No tariff welcome says Richard Hyde.
What a relief – a Brexit deal with no tariff on sheep or cattle meat into Europe.
With Hereford, Builth Wells and Talgarth markets in the heart of sheep country, a 48 per cent tariff was a very daunting prospect.
Last Saturday (January 2) we ran Talgarth and Builth Markets instead of New Year’s Day and, despite port chaos, the averages were 242p/kg and 234p/kg.
Both trades were excellent, but Builth has harder bred sheep.
Therefore, this is still the highest lamb/hoggett trade every seen at this time of the year and long may it continue.
The UK is the sheep provider for Europe and it would have been catastrophic for a 48 per cent tariff to have been imposed.
We have a thriving sheep sector putting money into a much deserving rural economy and it would have had massive long-term effects on the grassland areas of the UK had this export led sheep trade not continued.
The sheep industry is the backbone of the upland grass growing areas of the country from the Scilly Isles to the northern tip of Shetland and it was inconceivable that a 48 per cent tariff could come to pass.
The Dover chaos did little to dampen the lamb trade and we could be short of finished hoggs in the next two months as they, despite the fantastic trade, are not yet ready to be sold as finishers which traditionally aim to sell in March and April.
Farmers’ sheep are dwindling as they get ready for the imminent arrival of the 2021 lamb crop and few want to be selling hoggs and lambing ewes at the same time.
I admit that I voted out, more of a protest vote than anything else, but I was shocked beyond belief to hear we were to leave.
My greatest concern was the EU running short of funds and the UK having to contribute more and more to balance the books.
With five countries contributing and 22 net receivers, this situation cannot be maintained.
My A-level history master told us 45 years ago that only three empires in history had not fallen – Russia, the EU and the United States.
Since then, Russia fell, the EU, in my opinion, is flapping in the breeze and the United States – well what can be said?
Since inception, the EU has ‘supposedly’ never balanced its budget, which would not normally be a sound financial principle.
Now four contributing and 22 deducting cannot surely continue and Germany will not be able to prop up the whole of the EU forever.
We know there will be trials and tribulations with increased paperwork, but as someone connected to the sheep industry I am glad that we are out, to avoid even greater budgetary inputs, and grateful beyond belief that a sheep and beef meat tariff has been avoided.
This year could be very unpleasant for many people for at least the next four months, but livestock farmers and auctioneers had a very protected existence in 2020 as the food chain had to be maintained to supply the public.
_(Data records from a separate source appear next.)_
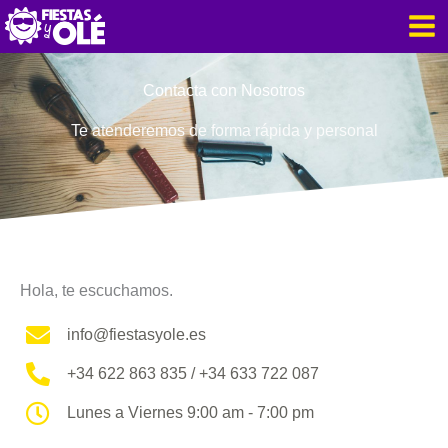
Buscar
Ir
por:
al
contenido
Contacta con Nosotros
Te atenderemos de forma rápida y personal
Hola, te escuchamos.
info@fiestasyole.es
+34 622 863 835 / +34 633 722 087
Lunes a Viernes 9:00 am - 7:00 pm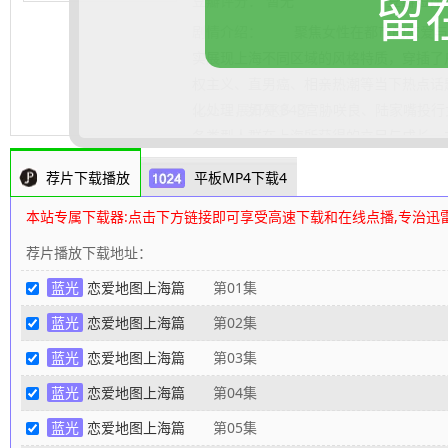
留
豆瓣评分：
暂无
豆瓣短评
剧情介绍：
聚焦女性在都市的恋爱与生
实展现上海不同区域的风格特质，穿插了
权主义、直男癌、相亲热潮等当下热点话
化处理，如AKB48宫胁咲良、陆家嘴投
.......... 展开更多
各类型人群在上海所获得的立足与成长。本
景，讲述了独身女子JOJO大学毕业后留
荐片下载播放
平板MP4下载4
功”的人生。随着JOJO在不同区域的生
升级。在追求事业和爱情的跌宕起伏中，J
本站专属下载器:点击下方链接即可享受高速下载和在线点播,专治迅
到逐渐确立自己的价值观和人生观，明白
荐片播放下载地址：
意义所在，最终实现了自我成长与蜕变。
蓝光
恋爱地图上海篇
第01集
蓝光
恋爱地图上海篇
第02集
蓝光
恋爱地图上海篇
第03集
蓝光
恋爱地图上海篇
第04集
蓝光
恋爱地图上海篇
第05集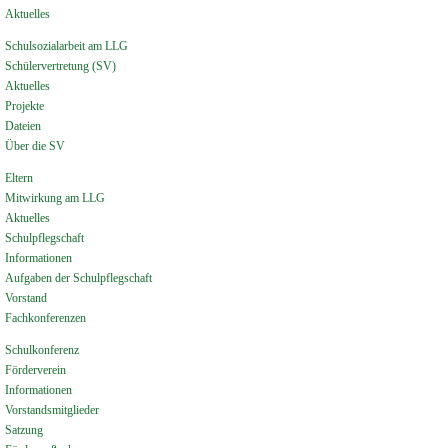
Aktuelles
Schulsozialarbeit am LLG
Schülervertretung (SV)
Aktuelles
Projekte
Dateien
Über die SV
Eltern
Mitwirkung am LLG
Aktuelles
Schulpflegschaft
Informationen
Aufgaben der Schulpflegschaft
Vorstand
Fachkonferenzen
Schulkonferenz
Förderverein
Informationen
Vorstandsmitglieder
Satzung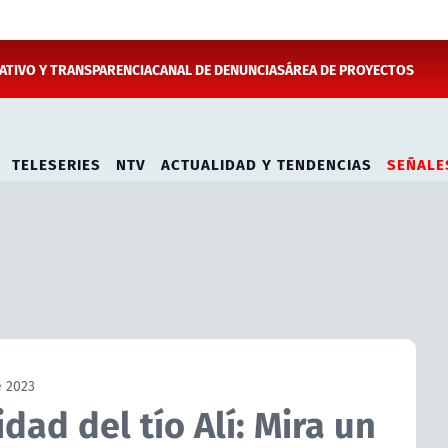
TIVO Y TRANSPARENCIA
CANAL DE DENUNCIAS
ÁREA DE PROYECTOS
TELESERIES
NTV
ACTUALIDAD Y TENDENCIAS
SEÑALE
e 2023
idad del tío Alí: Mira un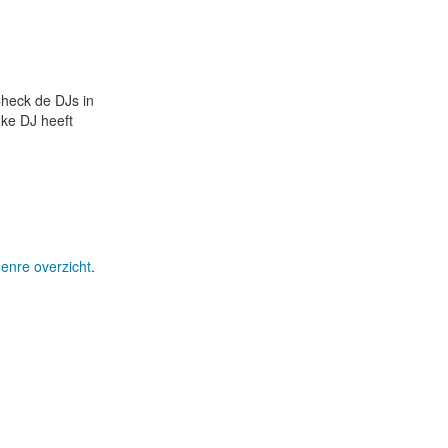
Check de DJs in
uke DJ heeft
genre overzicht
.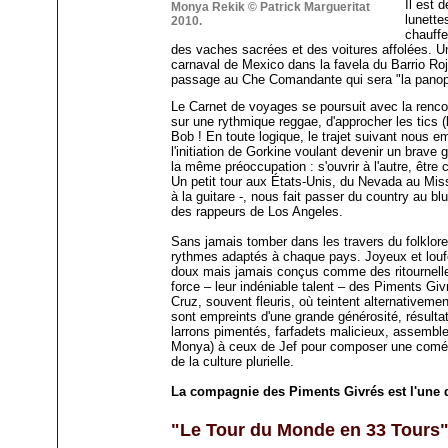
Il est 
Monya Rekik © Patrick Margueritat
lunette
2010.
chauffe
des vaches sacrées et des voitures affolées. Un
carnaval de Mexico dans la favela du Barrio Rojo
passage au Che Comandante qui sera "la panopli
Le Carnet de voyages se poursuit avec la renco
sur une rythmique reggae, d'approcher les tics (
Bob ! En toute logique, le trajet suivant nous 
l'initiation de Gorkine voulant devenir un brave gu
la même préoccupation : s'ouvrir à l'autre, être c
Un petit tour aux États-Unis, du Nevada au Mi
à la guitare -, nous fait passer du country au b
des rappeurs de Los Angeles.
Sans jamais tomber dans les travers du folklore 
rythmes adaptés à chaque pays. Joyeux et loufo
doux mais jamais conçus comme des ritournelles f
force – leur indéniable talent – des Piments Gi
Cruz, souvent fleuris, où teintent alternativemen
sont empreints d'une grande générosité, résulta
larrons pimentés, farfadets malicieux, assemble
Monya) à ceux de Jef pour composer une comédie
de la culture plurielle.
La compagnie des Piments Givrés est l'une 
"Le Tour du Monde en 33 Tours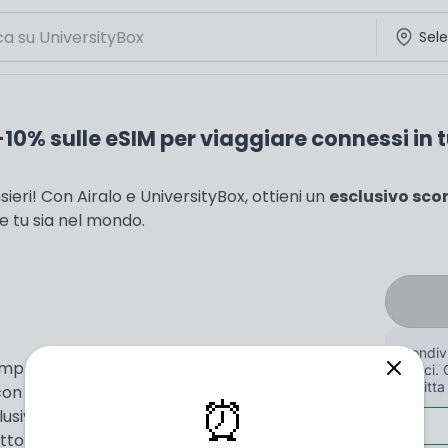
10% sulle eSIM per viaggiare connessi in tu
ieri! Con Airalo e UniversityBox, ottieni un
esclusivo sco
 tu sia nel mondo.
Condivi
sempre pronta? Non perdere l'occasione di
amici. 
iscritta
 con
Airalo
, il marketplace leader mondiale per le
⏰
lusiva, potrai ottenere un
risparmio del 10%
su
tetto massimo di 14$ di sconto. Airalo ti permette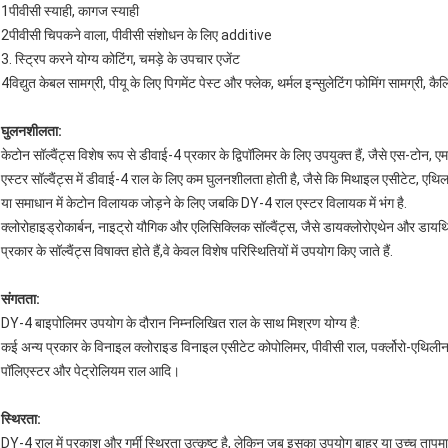
1पीवीसी स्याही, कागज स्याही
2पीवीसी चिपकने वाला, पीवीसी संशोधन के लिए additive
3. स्ट्रिप करने योग्य कोटिंग, चमड़े के उपचार एजेंट
4विद्युत केबल सामग्री, पीयू के लिए पिगमेंट पेस्ट और फ्लेक, थर्मल इन्सुलेटिंग फोमिंग सामग्री, क
घुलनशीलता:
केटोन सॉल्वैंट्स विशेष रूप से डीवाई-4 प्रकार के द्विपॉलिमर के लिए उपयुक्त हैं, जैसे एस-ट
एस्टर सॉल्वैंट्स में डीवाई-4 राल के लिए कम घुलनशीलता होती है, जैसे कि मिथाइल एसीटेट, ए
या समाधान में केटोन विलायक जोड़ने के लिए जबकि DY-4 राल एस्टर विलायक में भंग है.
क्लोरोहाइड्रोकार्बन, नाइट्रो यौगिक और एलिसिक्लिक सॉल्वैंट्स, जैसे डायक्लोरोएथेन और डाय
प्रकार के सॉल्वैंट्स विषाक्त होते हैं,वे केवल विशेष परिस्थितियों में उपयोग किए जाते हैं.
संगतता:
DY-4 बाइपोलिमर उपयोग के दौरान निम्नलिखित राल के साथ मिश्रण योग्य है:
कई अन्य प्रकार के विनाइल क्लोराइड विनाइल एसीटेट कोपोलिमर, पीवीसी राल, पर्क्लोरो-एथिलीन 
पॉलिएस्टर और पेट्रोलियम राल आदि।
स्थिरता:
DY-4 राल में प्रकाश और गर्मी स्थिरता उत्कृष्ट है, लेकिन जब इसका उपयोग बाहर या उच्च ता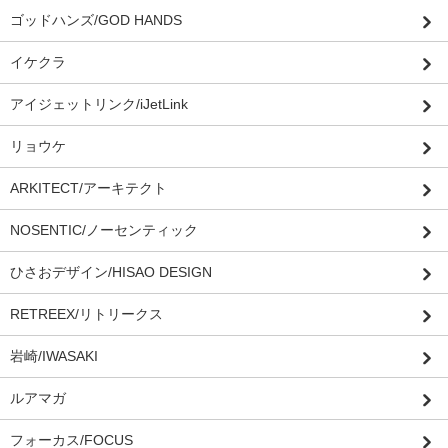
ゴッドハンズ/GOD HANDS
イケクラ
アイジェットリンク/iJetLink
リョウケ
ARKITECT/アーキテクト
NOSENTIC/ノーセンティック
ひさおデザイン/HISAO DESIGN
RETREEX/リトリークス
岩崎/IWASAKI
ルアマガ
フォーカス/FOCUS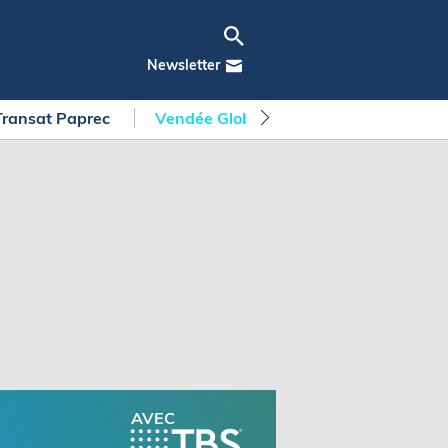
Newsletter
Transat Paprec
Vendée Globe
Arkea Ultim Chall
AVEC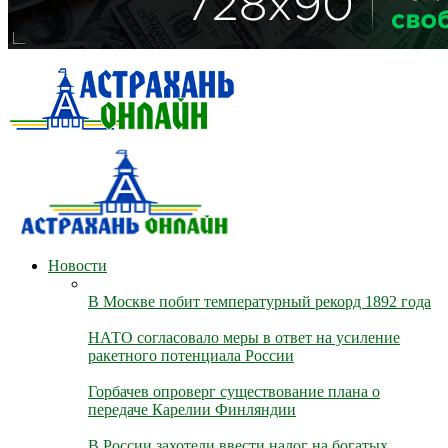
Новости
В Москве побит температурный рекорд 1892 года
НАТО согласовало меры в ответ на усиление
ракетного потенциала России
Горбачев опроверг существование плана о
передаче Карелии Финляндии
В России захотели ввести налог на богатых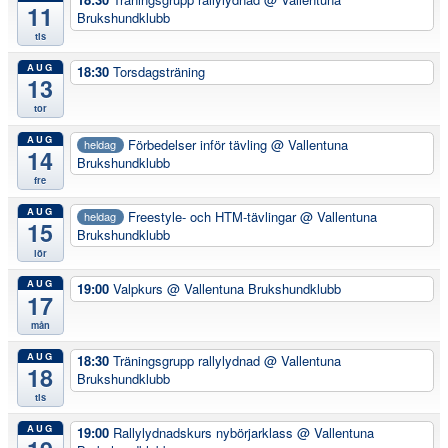
11
Brukshundklubb
tis
AUG
18:30
Torsdagsträning
13
tor
AUG
Förbedelser inför tävling
@ Vallentuna
heldag
14
Brukshundklubb
fre
AUG
Freestyle- och HTM-tävlingar
@ Vallentuna
heldag
15
Brukshundklubb
lör
AUG
19:00
Valpkurs
@ Vallentuna Brukshundklubb
17
mån
AUG
18:30
Träningsgrupp rallylydnad
@ Vallentuna
18
Brukshundklubb
tis
AUG
19:00
Rallylydnadskurs nybörjarklass
@ Vallentuna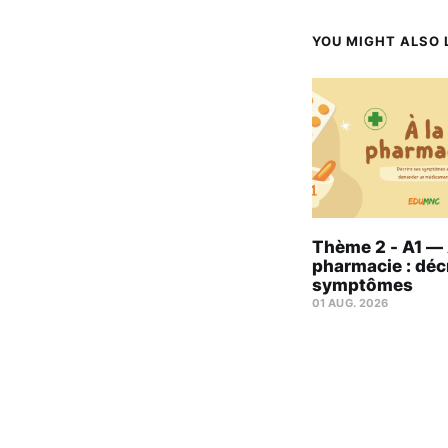
YOU MIGHT ALSO L
Thème 2 - A1 — 
pharmacie : déc
symptômes
01 AUG. 2026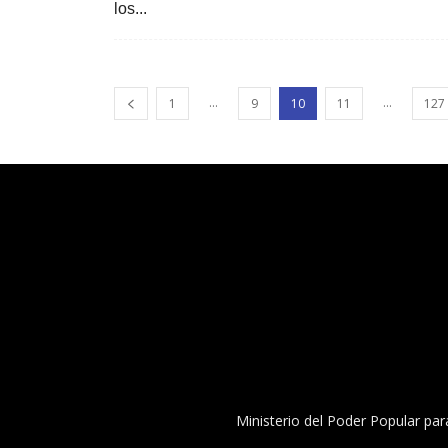
los...
...
...
1
9
10
11
127
Ministerio del Poder Popular par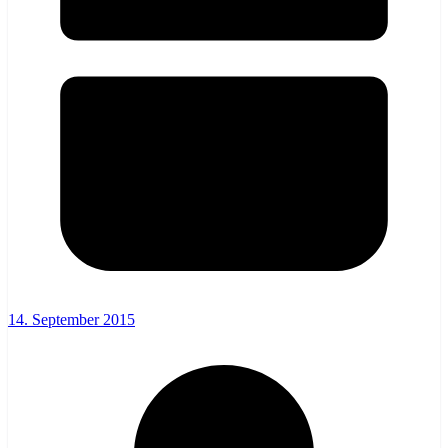
14. September 2015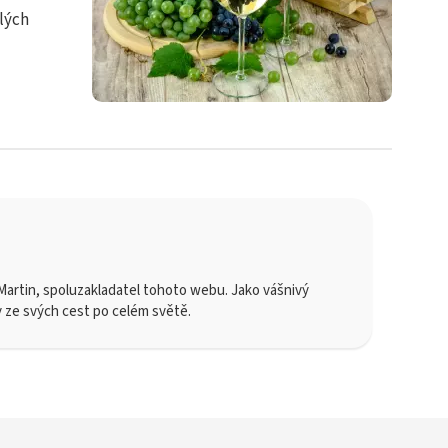
lých
artin, spoluzakladatel tohoto webu. Jako vášnivý
y ze svých cest po celém světě.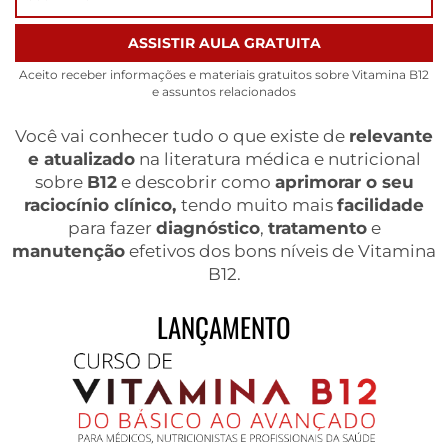
ASSISTIR AULA GRATUITA
Aceito receber informações e materiais gratuitos sobre Vitamina B12
e assuntos relacionados
Você vai conhecer tudo o que existe de
relevante
e atualizado
na literatura médica e nutricional
sobre
B12
e descobrir como
aprimorar o seu
raciocínio clínico,
tendo muito mais
facilidade
para fazer
diagnóstico
,
tratamento
e
manutenção
efetivos dos bons níveis de Vitamina
B12.
LANÇAMENTO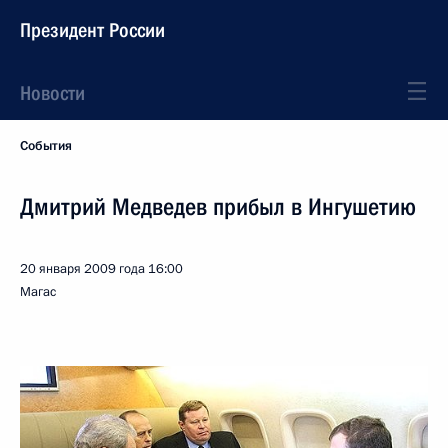
Президент России
Новости
События
Дмитрий Медведев прибыл в Ингушетию
20 января 2009 года
16:00
Магас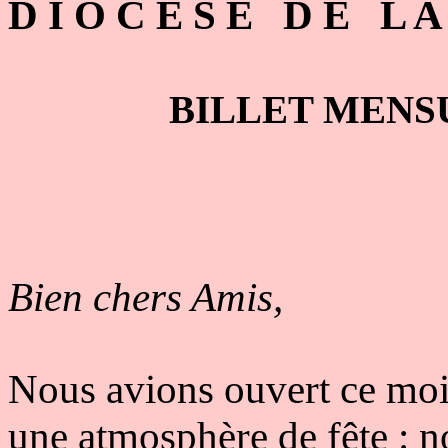
D I O C E S E D E L A 
BILLET MENS
Bien chers Amis,
Nous avions ouvert ce moi
une atmosphère de fête :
With every restaurant, cafe, bar, hotel and pub being closed throughout the whole of Europe for some periods of 2020, it has been incredible to me how well prices in the red meat sector have stayed buoyant and exceeded those of previous years.
The breeding ewe trade, store lambs and store cattle have been fantastic despite thoughts of a ‘no-deal’.
On behalf of many of us, I would like to thank our Prime Minister and Ursula von der Leyen for delivering a much needed deal.
Even though the ‘clever people’ always said it would happen, it was close enough to the wire for my liking.